| QUOTED TEXT |
════════════════

The most important thing I can share about myself is the testimony of what He has done in my life. This blog is all about pointing to Him – His goodness, His faithfulness, His love, His provision, etc. My aim is to lift Him up and not myself, as my identity is rooted 100% in Him. My name (Angela Dawn) in the Hebrew is Malak Shachar and the meaning is an angel, messenger, ambassador of the dawn or dayspring. Considering Luke 1:78 I consider it my life calling and purpose to be an ambassador of Christ.
Before I share my testimony, I’d like to be clear on one thing. I do not mean to dishonor anyone in my family by sharing some parts of my testimony that lend to the understanding of who I have become in Him, through all that He has brought us through.
I was raised in a dysfunctional, broken family. My parents got divorced when I was very young. I moved back and forth between them until I became an adult. We went to church rarely during my childhood. Sometimes we only went on Christmas and Easter, and sometimes we went off-and-on in spurts, depending on what was going on in our family’s life.

════════════════

| DATASET SECTION |
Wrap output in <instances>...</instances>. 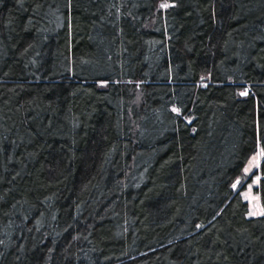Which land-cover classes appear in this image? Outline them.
<instances>
[{"label":"trees","instance_id":"obj_1","mask_svg":"<svg viewBox=\"0 0 264 264\" xmlns=\"http://www.w3.org/2000/svg\"><path fill=\"white\" fill-rule=\"evenodd\" d=\"M255 178L264 0H0V264H264Z\"/></svg>","mask_w":264,"mask_h":264},{"label":"rangeland","instance_id":"obj_2","mask_svg":"<svg viewBox=\"0 0 264 264\" xmlns=\"http://www.w3.org/2000/svg\"><path fill=\"white\" fill-rule=\"evenodd\" d=\"M261 161V155L258 153L255 155L248 163L245 174L246 179L254 174L255 170L258 169ZM245 179V180H246ZM247 181V180H246ZM246 181L239 184L238 189H241ZM258 184V179L255 178L251 183H247L246 188L242 191V197L249 204V217H258L264 215V206L262 205L261 199L258 194H256L254 188ZM237 189V190H238Z\"/></svg>","mask_w":264,"mask_h":264},{"label":"water","instance_id":"obj_3","mask_svg":"<svg viewBox=\"0 0 264 264\" xmlns=\"http://www.w3.org/2000/svg\"><path fill=\"white\" fill-rule=\"evenodd\" d=\"M240 183H241L240 180H238L237 182H235V184L232 186V190H233V191H237L238 186H239Z\"/></svg>","mask_w":264,"mask_h":264}]
</instances>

════════════════

| TO BE DONE |
• a. Answer these questions from the testimony:
(i) What Hebrew form of the name Angela Dawn does it give?
(ii) When did the parents divorce?
(iii) On which two holidays did the family sometimes go to church?
• b. Write out the testimony from "Before I share" up to and including "brought us through.".
• c. List every quality of His that the testimony says the blog points to.
The material has no connection to the testimony.

| TASK-BY-TASK ANSWERS |
• a.
(i) Malak Shachar
(ii) When the writer was very young
(iii) Christmas and Easter

• b.
Before I share my testimony, I’d like to be clear on one thing. I do not mean to dishonor anyone in my family by sharing some parts of my testimony that lend to the understanding of who I have become in Him, through all that He has brought us through.

• c. goodness, faithfulness, love, provision